All other cases should use Kerberos authentication when possible. It provides the right layer of security and is actually designed as a large network authentication system, which is why you have things that are hard to duplicate with SSL (like authenticating as a service instead of a regular user) and just plain work for their intended purpose. Your use cases are always going to need to take into account existing infrastructure which is probably going to be kerberos-oriented, sometimes LDAPS-oriented, but almost never x509 authentication-oriented. In other words: whatever you're writing is MUCH more likely to be running in a kerberos infrastructure already, so you might as well plug into that somehow. You'll also benefit more from administrator familiarity with Kerberos-as-authentication than 509-as-authentication. The con on this is that confidentiality outside of the ticket is kind of a joke. NFSv4 has some weak DES (and no I didn't mean 3DES even) encryption that it (somehow) relates to the kerberos ticket but it does authentication and that's basically all it does.

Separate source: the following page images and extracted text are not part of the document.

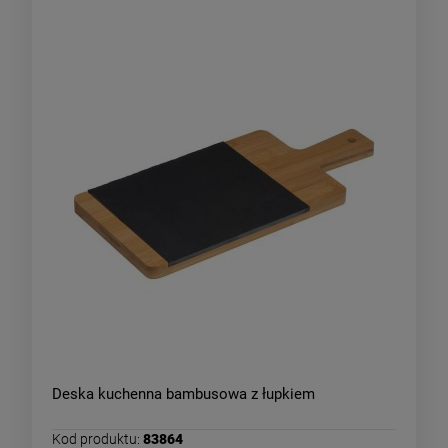
Deska kuchenna bambusowa z łupkiem
Kod produktu:
83864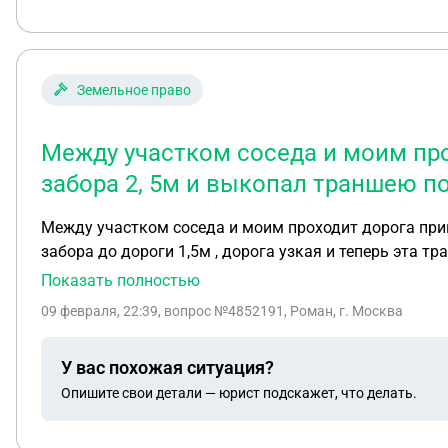
режимном производстве, где с правилами все строго
поставить на учет куда то (но это бред скорее всег
минимизировать риски по поводу практики, она сказа
Земельное право
любой вид дисциплинарного взыскания вносится в лич
дисциплинарных проступков взыскание снимается само
не об практике а об устройстве на работу на подоб
Между участком соседа и моим про
Классная руководительница упоминает характеристику
забора 2, 5м и выкопал траншею п
самое? В общем хочу узнать чем мне это всё грозит 
пыталась провести осмотр (трогала мои вещи), возм
Между участком соседа и моим проходит дорога прин
непрофессионализме преподователя может заставить и
забора до дороги 1,5м , дорога узкая и теперь эта 
сожет создать лишние разбирательства и понизить р
только лишь угрожает, аргументируя что он первый т
Показать полностью
которая могла зафиксировать действия преподовател
ней? Сослаться на давление и сильный стресс вызва
09 февраля, 22:39
, вопрос №4852191, Роман, г. Москва
учитывают психофизическое и эмоциональное состояни
где описаные обязанности и права сотрудников и сту
У вас похожая ситуация?
Опишите свои детали — юрист подскажет, что делать.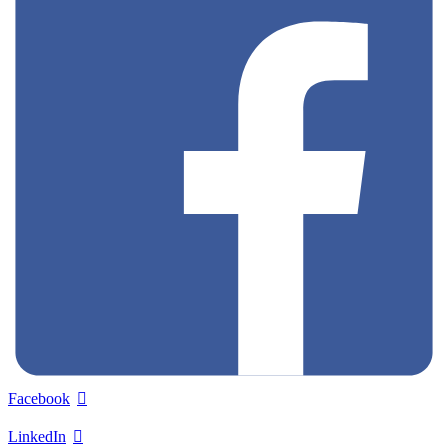
Facebook
LinkedIn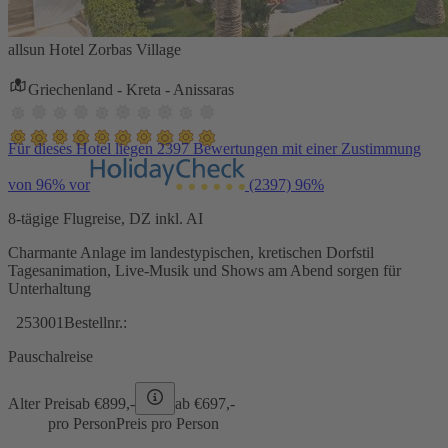
allsun Hotel Zorbas Village
Griechenland - Kreta - Anissaras
Für dieses Hotel liegen 2397 Bewertungen mit einer Zustimmung
von 96% vor
(2397)
96%
8-tägige Flugreise, DZ inkl. AI
Charmante Anlage im landestypischen, kretischen Dorfstil
Tagesanimation, Live-Musik und Shows am Abend sorgen für
Unterhaltung
253001
Bestellnr.:
Pauschalreise
Alter Preis
ab €
899,-
ab €
697,-
pro Person
Preis pro Person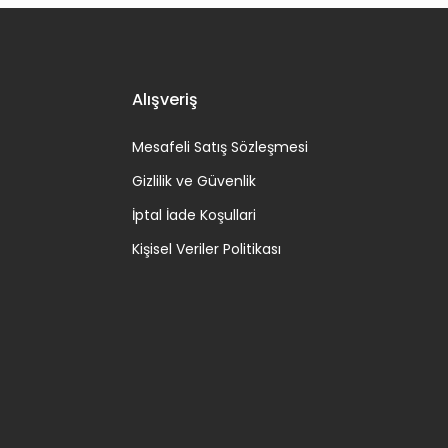
Alışveriş
Mesafeli Satış Sözleşmesi
Gizlilik ve Güvenlik
İptal İade Koşullari
Kişisel Veriler Politikası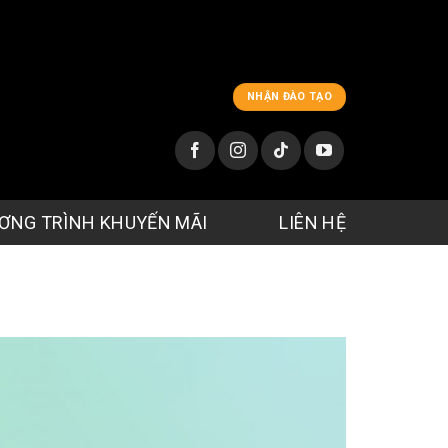
NHẬN ĐÀO TẠO
ƠNG TRÌNH KHUYẾN MÃI
LIÊN HỆ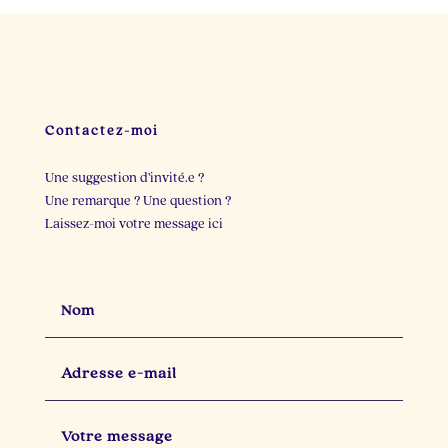
Il y a dix minutes, je
Deux personnes cette
cherchais une idée de
semaine m`ont
post.
...
raconté
...
23
3
22
2
Contactez-moi
Une suggestion d’invité.e ?
Une remarque ? Une question ?
Laissez-moi votre message ici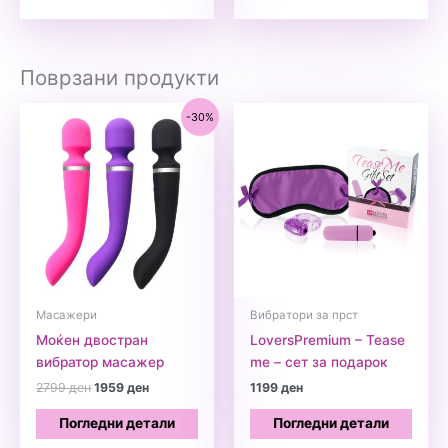
Поврзани продукти
-30%
Масажери
Вибратори за прст
Моќен двостран
LoversPremium – Tease
вибратор масажер
me – сет за подарок
Original
Current
2799
ден
1959
ден
1199
ден
price
price
was:
is:
Погледни детали
Погледни детали
2799 ден.
1959 ден.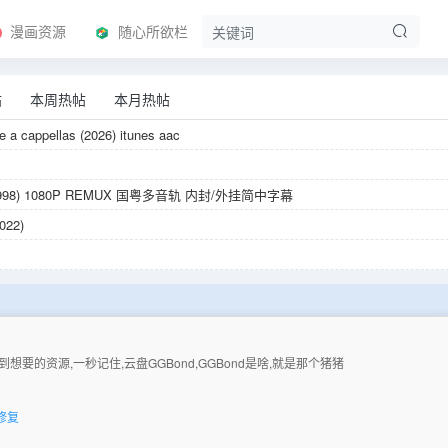
漫画资源
随心所欲栏
帖
本周热帖
本月热帖
he a cappellas (2026) itunes aac
8) 1080P REMUX 国粤多音轨 内封/外挂简中字幕
022)
8) 1080P REMUX 国粤多音轨 内封/外挂简中字幕
8) 1080P REMUX 国粤多音轨 内封/外挂简中字幕
要的资源,一秒记住,云盘GGBond,GGBond是啥,就是那个猪猪
80P 全12集 内封简繁字幕
der Woman (2025)
修复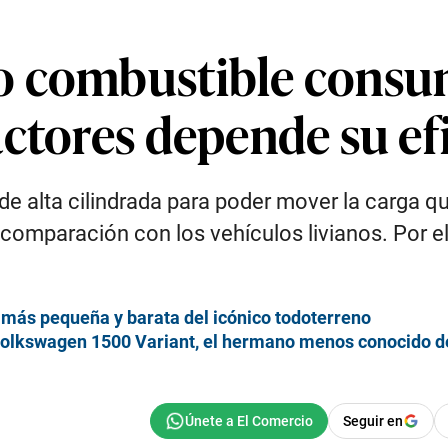
o combustible consu
ctores depende su ef
e alta cilindrada para poder mover la carga qu
omparación con los vehículos livianos. Por e
ón más pequeña y barata del icónico todoterreno
l Volkswagen 1500 Variant, el hermano menos conocido 
Seguir en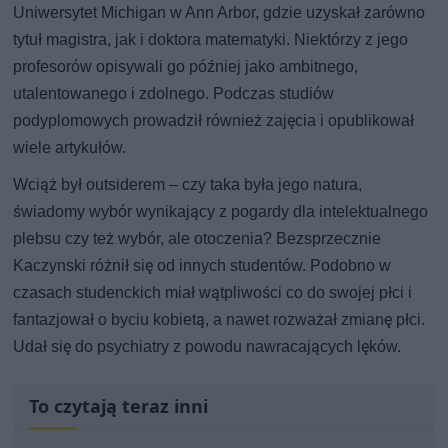
Uniwersytet Michigan w Ann Arbor, gdzie uzyskał zarówno
tytuł magistra, jak i doktora matematyki. Niektórzy z jego
profesorów opisywali go później jako ambitnego,
utalentowanego i zdolnego. Podczas studiów
podyplomowych prowadził również zajęcia i opublikował
wiele artykułów.
Wciąż był outsiderem – czy taka była jego natura,
świadomy wybór wynikający z pogardy dla intelektualnego
plebsu czy też wybór, ale otoczenia? Bezsprzecznie
Kaczynski różnił się od innych studentów. Podobno w
czasach studenckich miał wątpliwości co do swojej płci i
fantazjował o byciu kobietą, a nawet rozważał zmianę płci.
Udał się do psychiatry z powodu nawracających lęków.
To czytają teraz inni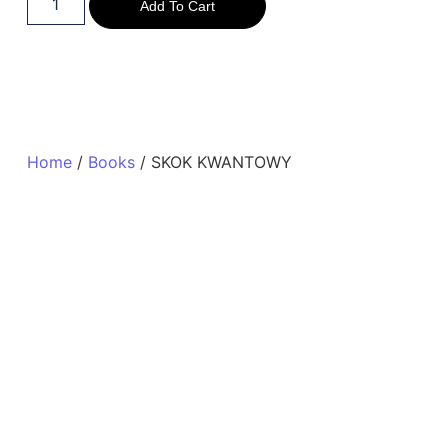
Add To Cart
Home
/
Books
/ SKOK KWANTOWY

I'd like to see some of x509's flexibility combined with kerberos-style infrastructure (recognition of services and the "one time pad" aspect of having a soon-to-expire ticket) incorporated into a solution that was more widely implemented than x509 is now, but at this stage it's mostly day-dreaming.
Summary:
x509 is good if infrastructure requirements won't be a problem and you'll be using PKI for other stuff anyways, but might be duplicating effort needlessly otherwise or if the deployment is probably going to have a kerberos infrastructure anyways.
Kerberos is a similar but better authentication scheme that is more widely used/understood but won't help you with PKI at all, you get authentication, and that is it.
Comparing Kerberos and SSL/TLS doesn't make sense.
Kerberos is an authentication protocol.
TLS is a protocol for securing the communication between two parties, which relies on mechanisms for authentication and encryption. How they work depend on the chosen cipher suite. Although most usages of TLS (e.g. HTTPS) use X.509 certificates, in which case you're likely to use a PKI for the authentication of the remote party, Kerberos cipher suites can also be used. Few TLS stacks support these Kerberos cipher suites as far as I'm aware (Java does).
It doesn't have to be one or the other. For example, even if you're using SPNEGO (Kerberos) HTTP authentication, it often makes sense to secure the transport using TLS (often with an X.509 certificate on the server side, verified via a PKI). If not, the SPNEGO tokens exchanged in the HTTP headers guarantee the authentication, but the rest of the HTTP messages could have been modified by an attacker.
This could be useful:
http://www.faqs.org/faqs/kerberos-faq/general/section-31.html
Consider that any solution involving Kerberos will be more complicated than SSL because it requires an additional, third component, the Authentication Server, which must be managed and administered (e.g. MS Active Directory) whereas SSL is simply a client/server protocol.
You are mixing stuff. Kerberos is an authentication protocol, SSL ist encryption. Kerberos is the way to go if you are in a corporate environment.
Edit: Kerberos can also encrypt your data traffic transparently. No need for SSL certiticates.